The widely anticipated game "No Man's Sky" is a universe simulator - maybe the first of its kind. Gamers will explore their own planet and name their discoveries, kind of like how we do it here on Earth!
Although No Man's Sky is a multiplayer game, it may not be so easy to find your friend online in the sim. Because the vastness of the universe is simulated, it could take thousands of real years just to travel to a planet where your friend resides. There are an estimated 18 quintillion (1.8×1019) planets in the universe of the game. The technical details about how the game works goes like this: A procedural generation using deterministic algorithms and random number generators create the simulation. Basically, the memory of the game focuses on what the character is doing in the present versus maintaining constant full memory of the present and past. When you return to something you're familiar with, the game pulls up the memory intact. I'm just guessing here, but it may be that all the data within the game is stored in the cloud.

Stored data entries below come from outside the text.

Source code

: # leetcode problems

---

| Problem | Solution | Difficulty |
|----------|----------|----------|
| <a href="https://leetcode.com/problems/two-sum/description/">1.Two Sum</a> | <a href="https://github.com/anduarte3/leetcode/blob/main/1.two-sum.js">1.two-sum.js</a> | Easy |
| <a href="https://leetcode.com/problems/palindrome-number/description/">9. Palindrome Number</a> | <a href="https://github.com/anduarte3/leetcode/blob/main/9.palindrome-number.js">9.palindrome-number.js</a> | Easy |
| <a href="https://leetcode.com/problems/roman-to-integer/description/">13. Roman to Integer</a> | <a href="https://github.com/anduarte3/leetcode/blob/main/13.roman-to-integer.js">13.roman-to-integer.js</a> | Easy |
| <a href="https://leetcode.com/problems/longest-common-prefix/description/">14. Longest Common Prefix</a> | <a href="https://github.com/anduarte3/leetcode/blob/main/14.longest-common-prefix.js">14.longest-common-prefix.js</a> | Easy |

I was thinking, maybe it would be more fruitful for the scientists over at CERN to start studying this game and the others which are soon to follow. According to the Simulation Theory, we would be running trillions of ancestor simulations once we surpass the technological ability of creating realistic simulations. This doesn't disqualify the Big Bang or the science of the universe. It simply allows us to go beyond, to the actual point of creation. The simulators aren't gods at all, they are just more advanced simulations that create simulations and on and on.